Да с чего ради, уже со вчерашнего дня все пакеты основные стабильные.

А собирать я ничего не намерен. Я просто emerge --update --deep world.

Все 300 пакетов ставится, а KDE как было 3.4.3 тиа и остается.

Ну хорошо допустим, что KDE сейчас стабильное только версии 3.4.3.

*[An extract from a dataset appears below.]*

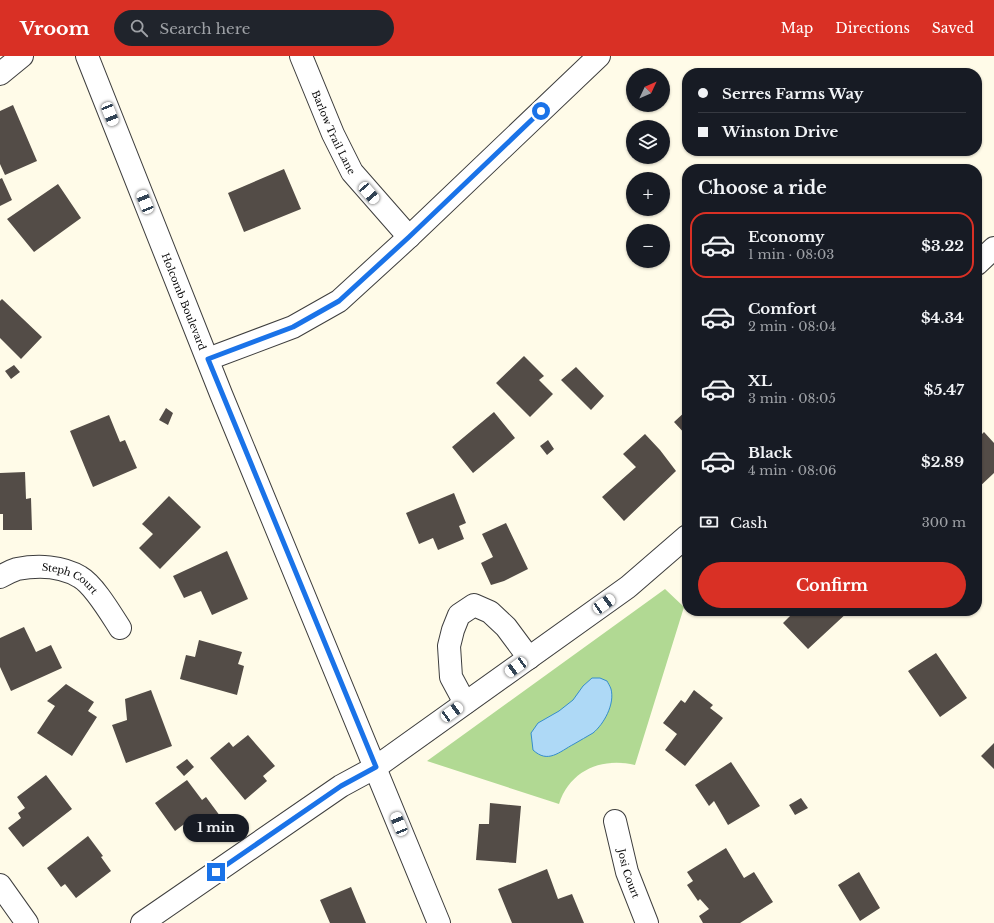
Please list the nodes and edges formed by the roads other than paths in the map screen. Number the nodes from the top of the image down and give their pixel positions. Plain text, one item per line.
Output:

Тогда, что это за 300 пакетов, которые установилсь у меня?

----------

## Laitr Keiows

 *Sasha2 wrote:*   

> Тогда, что это за 300 пакетов, которые установилсь у меня?

 

С командой:

```
ACCEPT_KEYWORDS="~x86" emerge -vp kde
```

 какая версия будет ставиться?

emerge --sync должно помочь

еще посмотри package.mask

а так же

```
emerge -va =kde-base/kde-3.5.2
```

----------

## suslik

да, есть такое - посмотри какие версии стоят - они обычно старые не удаляют что-бы программы недокомпиленные работали -  я просто потом грохнул ( emerge -C старье_все ) и стала пускатся новая, а вот с фирефоксой не повезло - "слетает" как в винде. 

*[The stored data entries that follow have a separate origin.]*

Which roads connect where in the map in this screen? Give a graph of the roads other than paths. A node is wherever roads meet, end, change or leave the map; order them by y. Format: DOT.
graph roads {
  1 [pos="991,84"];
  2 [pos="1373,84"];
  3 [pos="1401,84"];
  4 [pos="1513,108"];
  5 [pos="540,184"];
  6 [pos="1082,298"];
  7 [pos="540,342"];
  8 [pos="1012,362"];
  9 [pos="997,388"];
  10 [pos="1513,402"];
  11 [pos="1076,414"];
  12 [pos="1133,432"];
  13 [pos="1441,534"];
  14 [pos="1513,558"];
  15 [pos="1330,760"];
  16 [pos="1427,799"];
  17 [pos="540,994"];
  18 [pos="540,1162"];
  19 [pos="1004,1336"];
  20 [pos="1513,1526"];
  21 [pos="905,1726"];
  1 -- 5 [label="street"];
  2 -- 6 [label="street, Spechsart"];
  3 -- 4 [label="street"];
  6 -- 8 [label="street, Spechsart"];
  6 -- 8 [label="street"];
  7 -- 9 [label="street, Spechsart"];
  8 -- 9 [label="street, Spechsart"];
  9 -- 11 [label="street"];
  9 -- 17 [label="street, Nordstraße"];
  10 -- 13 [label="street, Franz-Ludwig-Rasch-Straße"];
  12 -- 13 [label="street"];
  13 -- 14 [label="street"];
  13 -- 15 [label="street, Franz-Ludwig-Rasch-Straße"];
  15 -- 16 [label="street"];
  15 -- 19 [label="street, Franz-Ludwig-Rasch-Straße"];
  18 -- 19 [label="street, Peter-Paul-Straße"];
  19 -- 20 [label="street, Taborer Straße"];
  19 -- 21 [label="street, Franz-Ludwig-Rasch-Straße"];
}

Ps с фирефоксом разобрался, нельзя zlib компилировать с векторизе опцией, теперь kdelib не собирается с gcc4Last edited by suslik on Mon May 29, 2006 3:05 pm; edited 1 time in total

----------

## m1chael

 *Sasha2 wrote:*   

> Вчера обновил систему. В портежах уже стоит kde 3.5. Вроде и у меня около 300 пакетов обновилось. Но KDE как был 3.4, так и остался. В чем может быть дело?

 

Если старую KDE не удалять, то она останется, а новая поставится в отдельную директорию (по-джентовски это называется в отдельный слот). После этого нужно менять симлинки, чтобы запускались уже новые "кеды".

----------

## Sasha2

Да уже разобрался. Честно говоря, я просто проявил невнимательность.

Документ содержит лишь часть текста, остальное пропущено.